Volume 30 Issue 15 28 May 2021 17 Sivan 5781

From the Head of Jewish Life

Rabbi Daniel Siegel – Head of Jewish Life

Being inspired

Socrates: The gift you possess… is not a skill but an inspiration. There is a divinity moving you like the force contained in the stone Euripides calls a magnet. This stone not only attracts iron rings but also imbues them with the power of attracting other rings. Sometimes you may see a number of pieces of iron and rings suspended from one another, forming quite a long chain – and all of them derive their power of suspension from the original stone. This is like how the Muse first of all inspires men herself, and from these inspired ones is suspended a chain of other people who take inspiration…

This week’s parashah, BeHa’alotkha (“When you raise up”), introduces the “seventy elders”, enlisted to assist Moshe, with the following words:

Gather for Me seventy elders, bring them to the Tent of Meeting, taking their place there with you…I will draw from the spirit that is on you and put it upon them…
And, when the spirit rested upon them, they experienced inspiration, in the moment.

The elders are moved by the spirit of Moshe, but only momentarily.

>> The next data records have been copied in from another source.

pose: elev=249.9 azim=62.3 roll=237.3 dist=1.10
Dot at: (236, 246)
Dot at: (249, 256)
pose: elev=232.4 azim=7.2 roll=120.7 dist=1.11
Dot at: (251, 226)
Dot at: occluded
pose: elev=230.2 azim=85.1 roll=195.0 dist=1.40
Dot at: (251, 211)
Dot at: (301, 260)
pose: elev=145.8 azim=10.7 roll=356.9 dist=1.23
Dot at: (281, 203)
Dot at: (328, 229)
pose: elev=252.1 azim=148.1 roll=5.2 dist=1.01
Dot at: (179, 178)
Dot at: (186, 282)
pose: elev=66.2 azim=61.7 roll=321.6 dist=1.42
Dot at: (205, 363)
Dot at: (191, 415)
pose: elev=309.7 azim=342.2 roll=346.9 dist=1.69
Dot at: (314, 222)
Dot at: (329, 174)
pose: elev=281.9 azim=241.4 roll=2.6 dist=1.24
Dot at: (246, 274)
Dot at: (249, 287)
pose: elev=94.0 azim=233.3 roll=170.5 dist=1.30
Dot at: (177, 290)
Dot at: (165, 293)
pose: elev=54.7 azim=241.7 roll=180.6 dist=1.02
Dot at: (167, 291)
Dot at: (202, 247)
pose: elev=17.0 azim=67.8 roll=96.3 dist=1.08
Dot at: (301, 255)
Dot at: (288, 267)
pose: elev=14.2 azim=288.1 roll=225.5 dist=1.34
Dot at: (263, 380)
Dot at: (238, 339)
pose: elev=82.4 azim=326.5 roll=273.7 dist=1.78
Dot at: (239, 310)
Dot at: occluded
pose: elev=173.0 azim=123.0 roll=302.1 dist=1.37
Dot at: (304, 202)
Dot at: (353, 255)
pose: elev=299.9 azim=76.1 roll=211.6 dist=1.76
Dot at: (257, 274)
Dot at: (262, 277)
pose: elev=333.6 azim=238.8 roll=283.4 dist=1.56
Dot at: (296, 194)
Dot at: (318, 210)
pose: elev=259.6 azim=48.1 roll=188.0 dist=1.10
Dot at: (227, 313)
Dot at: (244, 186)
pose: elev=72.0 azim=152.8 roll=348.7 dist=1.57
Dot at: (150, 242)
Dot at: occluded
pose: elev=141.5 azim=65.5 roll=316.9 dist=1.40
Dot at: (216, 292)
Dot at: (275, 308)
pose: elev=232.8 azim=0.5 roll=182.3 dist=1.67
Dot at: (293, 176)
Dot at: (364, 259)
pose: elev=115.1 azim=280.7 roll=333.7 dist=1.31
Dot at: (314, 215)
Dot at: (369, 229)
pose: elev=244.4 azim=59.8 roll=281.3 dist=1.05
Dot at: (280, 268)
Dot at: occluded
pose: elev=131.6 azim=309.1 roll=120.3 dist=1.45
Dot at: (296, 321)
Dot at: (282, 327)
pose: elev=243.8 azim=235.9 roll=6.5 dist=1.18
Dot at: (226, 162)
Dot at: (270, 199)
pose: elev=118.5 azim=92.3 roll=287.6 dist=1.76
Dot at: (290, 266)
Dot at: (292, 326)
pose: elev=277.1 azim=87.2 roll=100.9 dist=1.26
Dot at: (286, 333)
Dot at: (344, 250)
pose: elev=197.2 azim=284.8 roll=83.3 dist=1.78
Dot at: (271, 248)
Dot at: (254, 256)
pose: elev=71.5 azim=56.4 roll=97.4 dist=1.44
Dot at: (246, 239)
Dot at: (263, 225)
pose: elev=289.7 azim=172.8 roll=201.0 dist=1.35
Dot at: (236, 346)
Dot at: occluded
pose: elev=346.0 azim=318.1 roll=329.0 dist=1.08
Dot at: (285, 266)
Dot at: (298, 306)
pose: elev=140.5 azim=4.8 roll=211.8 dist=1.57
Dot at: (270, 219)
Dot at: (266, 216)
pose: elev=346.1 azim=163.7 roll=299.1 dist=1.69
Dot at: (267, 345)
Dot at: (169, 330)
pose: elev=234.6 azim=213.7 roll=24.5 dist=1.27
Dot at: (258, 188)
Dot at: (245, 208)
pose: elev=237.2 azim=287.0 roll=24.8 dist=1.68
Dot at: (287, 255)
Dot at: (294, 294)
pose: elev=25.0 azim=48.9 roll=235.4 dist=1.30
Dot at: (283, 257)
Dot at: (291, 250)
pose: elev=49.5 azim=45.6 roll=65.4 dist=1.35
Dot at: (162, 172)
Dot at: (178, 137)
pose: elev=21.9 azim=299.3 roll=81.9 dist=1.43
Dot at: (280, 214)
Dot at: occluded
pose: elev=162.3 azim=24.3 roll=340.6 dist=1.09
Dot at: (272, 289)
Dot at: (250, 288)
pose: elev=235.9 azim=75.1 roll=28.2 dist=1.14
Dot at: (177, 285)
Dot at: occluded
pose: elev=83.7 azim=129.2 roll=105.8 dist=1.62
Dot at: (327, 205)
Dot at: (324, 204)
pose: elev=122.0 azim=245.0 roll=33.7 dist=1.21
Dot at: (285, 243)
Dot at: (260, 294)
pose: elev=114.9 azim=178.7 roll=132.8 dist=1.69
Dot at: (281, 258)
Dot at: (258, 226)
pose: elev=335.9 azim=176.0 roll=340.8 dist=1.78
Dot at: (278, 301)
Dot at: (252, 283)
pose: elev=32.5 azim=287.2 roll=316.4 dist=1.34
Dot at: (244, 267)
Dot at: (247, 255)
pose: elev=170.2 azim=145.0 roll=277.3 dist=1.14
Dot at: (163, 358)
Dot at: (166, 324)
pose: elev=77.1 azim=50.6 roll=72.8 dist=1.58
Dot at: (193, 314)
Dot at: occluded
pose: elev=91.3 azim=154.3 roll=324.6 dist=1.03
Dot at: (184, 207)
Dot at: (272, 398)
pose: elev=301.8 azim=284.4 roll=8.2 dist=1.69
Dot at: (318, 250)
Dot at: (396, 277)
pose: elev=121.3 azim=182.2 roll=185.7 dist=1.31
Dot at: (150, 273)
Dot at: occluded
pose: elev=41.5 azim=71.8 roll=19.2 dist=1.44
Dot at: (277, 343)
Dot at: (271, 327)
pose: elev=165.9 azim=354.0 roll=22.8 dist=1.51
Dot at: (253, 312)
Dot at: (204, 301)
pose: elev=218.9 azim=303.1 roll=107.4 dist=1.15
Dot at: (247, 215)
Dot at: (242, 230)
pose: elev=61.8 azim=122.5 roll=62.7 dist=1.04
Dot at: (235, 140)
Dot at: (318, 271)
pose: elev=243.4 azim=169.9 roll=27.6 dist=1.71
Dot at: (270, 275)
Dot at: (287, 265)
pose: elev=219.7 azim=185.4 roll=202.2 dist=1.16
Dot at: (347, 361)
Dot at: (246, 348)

In contrast, we soon read of two individuals, Eldad and Medad, who are not at the Tent of Meeting with Moshe, “yet, the spirit rested upon them and they became inspired”. When Yehoshua, Moshe’s deputy, seeks to restrain them, Moshe replies, “Would that the Lord put His spirit upon all the people”.

Unlike the seventy elders, these two individuals are not deriving their spirited state from Moshe but, through their own being, directly from God. Accordingly, they are themselves inspired and this state is not momentary, if and when the spirit moves them.

Inspired living informs one’s being and is not a magnetic force being exerted from a source without. Moshe’s calling upon all to be like Eldad and Medad is reflective of the statement of God to Moshe: “And you, remain here with Me”, in an ongoing inspired, dedicated state.

As parents and educators, we strive to encourage and guide our children and students to live inspired lives.

But, can anyone but a Moshe remain atop the “mountain”?

The story of Eldad and Medad, who attain and maintain their inspired being within the Israelite camp, not in the Tent of Meeting or upon Mount Sinai, suggests that we each can live inspired lives.